How we change what others think, feel, believe and do
Use the intensifier to subtly suggest to the other person what emotions they should feel.
In the same way, you can also use adverbs to attenuate and reduce the natural emotional content of a verb.
That is very interesting. (basic intensifier)
The basic intensifier is 'very' and can be used with many verbs. Other intensifiers often have the same meaning as 'very' but use different forms Intensifiers include: very, really, extremely, remarkably, fantastically, etc.
Suggesting what to feel
Intensifiers often subtly suggest to the other person what to feel. By naming emotions within the adverb, the other person has to consider this emotion and hence begins to feel it.
As the adverb is not the subject, object or verb, it is not as noticed and hence such suggestions may slip past conscious (or even subconscious) filters.

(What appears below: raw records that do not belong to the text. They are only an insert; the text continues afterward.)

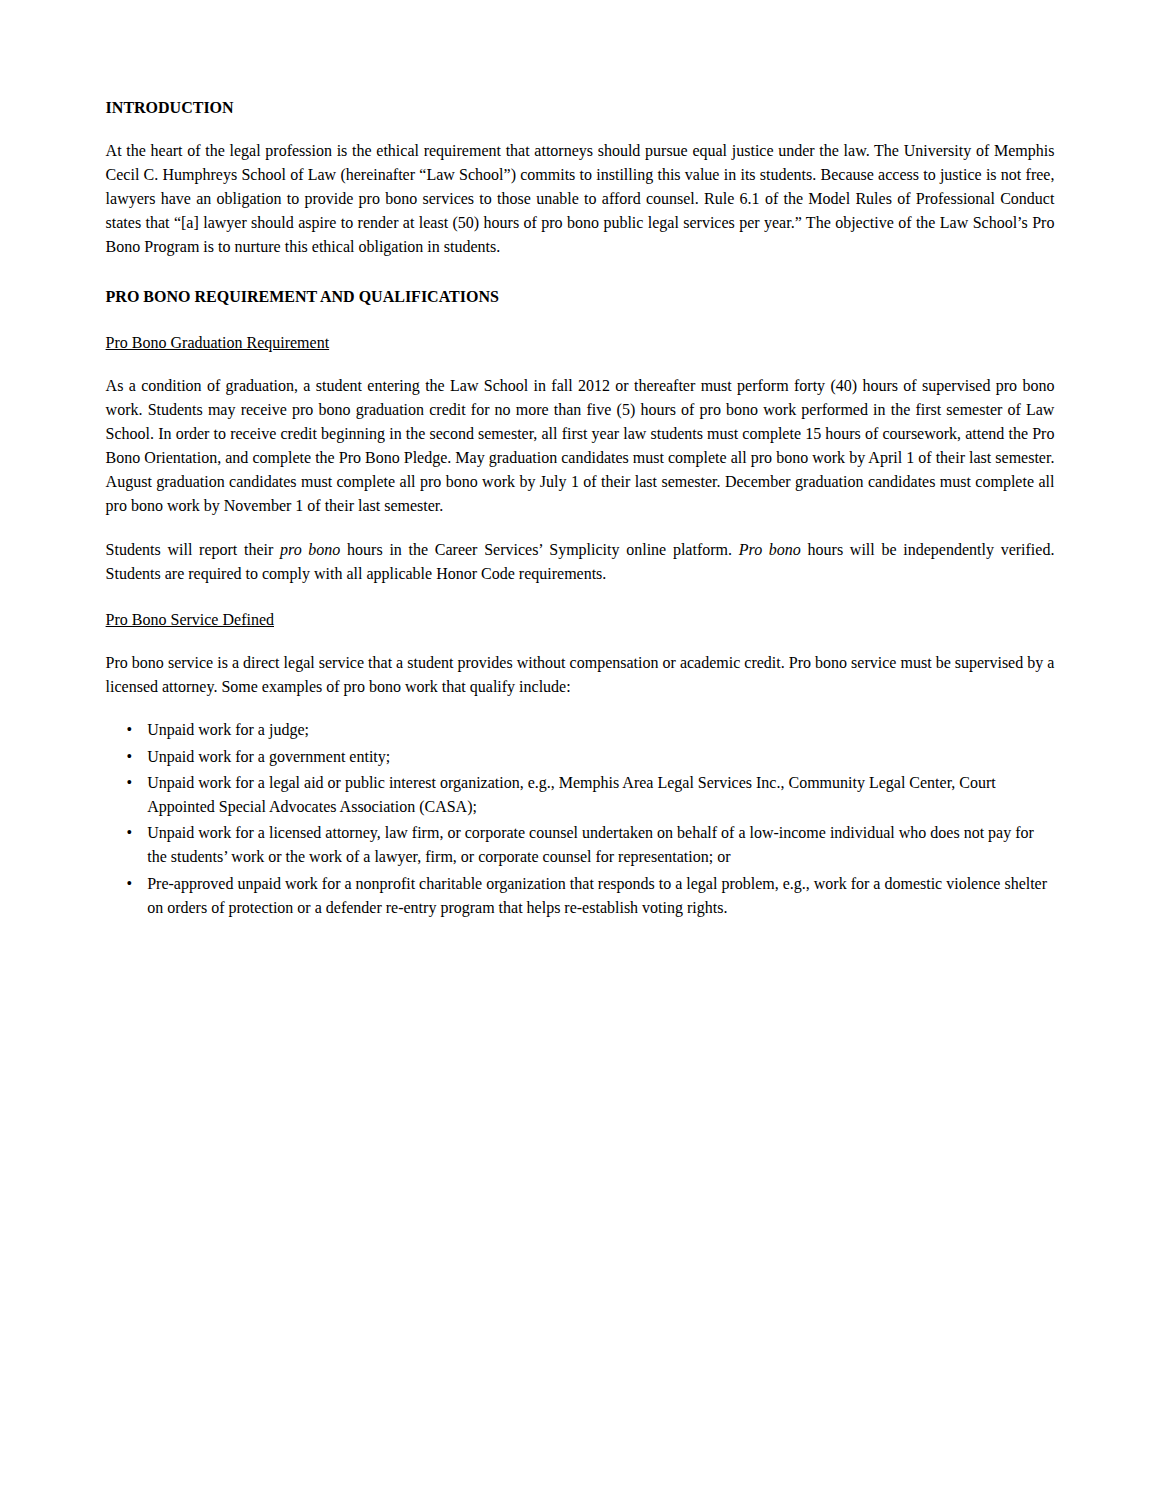INTRODUCTION
At the heart of the legal profession is the ethical requirement that attorneys should pursue equal justice under the law. The University of Memphis Cecil C. Humphreys School of Law (hereinafter “Law School”) commits to instilling this value in its students. Because access to justice is not free, lawyers have an obligation to provide pro bono services to those unable to afford counsel. Rule 6.1 of the Model Rules of Professional Conduct states that “[a] lawyer should aspire to render at least (50) hours of pro bono public legal services per year.” The objective of the Law School’s Pro Bono Program is to nurture this ethical obligation in students.
PRO BONO REQUIREMENT AND QUALIFICATIONS
Pro Bono Graduation Requirement
As a condition of graduation, a student entering the Law School in fall 2012 or thereafter must perform forty (40) hours of supervised pro bono work. Students may receive pro bono graduation credit for no more than five (5) hours of pro bono work performed in the first semester of Law School. In order to receive credit beginning in the second semester, all first year law students must complete 15 hours of coursework, attend the Pro Bono Orientation, and complete the Pro Bono Pledge. May graduation candidates must complete all pro bono work by April 1 of their last semester. August graduation candidates must complete all pro bono work by July 1 of their last semester. December graduation candidates must complete all pro bono work by November 1 of their last semester.
Students will report their pro bono hours in the Career Services’ Symplicity online platform. Pro bono hours will be independently verified. Students are required to comply with all applicable Honor Code requirements.
Pro Bono Service Defined
Pro bono service is a direct legal service that a student provides without compensation or academic credit. Pro bono service must be supervised by a licensed attorney. Some examples of pro bono work that qualify include:
Unpaid work for a judge;
Unpaid work for a government entity;
Unpaid work for a legal aid or public interest organization, e.g., Memphis Area Legal Services Inc., Community Legal Center, Court Appointed Special Advocates Association (CASA);
Unpaid work for a licensed attorney, law firm, or corporate counsel undertaken on behalf of a low-income individual who does not pay for the students’ work or the work of a lawyer, firm, or corporate counsel for representation; or
Pre-approved unpaid work for a nonprofit charitable organization that responds to a legal problem, e.g., work for a domestic violence shelter on orders of protection or a defender re-entry program that helps re-establish voting rights.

Just as intensifiers increase emotion, the same effect can be done in reverse, where the natural level of emotion implied by a verb may be reduced. This can be done deliberately to cool down a situation. It also can appear in floppy language, where you are seeking to avoid saying anything that upsets the other person and hence end up making very weak statements that have a very low chance of changing anybody's mind.
Borrowing from the negative
There is a curious pattern of intensification that uses negative words to intensify positive verbs. These words include: Awfully, dreadfully, fearfully, terribly, ridiculously, insanely, disgustingly, hideously, etc.
Thus, for example:
She is dreadfully beautiful.
What in effect is happening here is that many strong emotions are negative, so using them in a positive context borrows that intensity of emotion whilst the contextual cues show that the real meaning is positive. An additional effect is that combining negative and positive words in the same sentence creates confusion, which itself is also adds to the emotion.
A curious fact about this usage is that it is particularly popular with upper-class British people. What a ridiculously interesting thing!
De-intensification by intensification
Sometimes intensification is done deliberately but with the opposite intent. This use of sarcasm may be done against another person or used in a more ironic sense about the situation.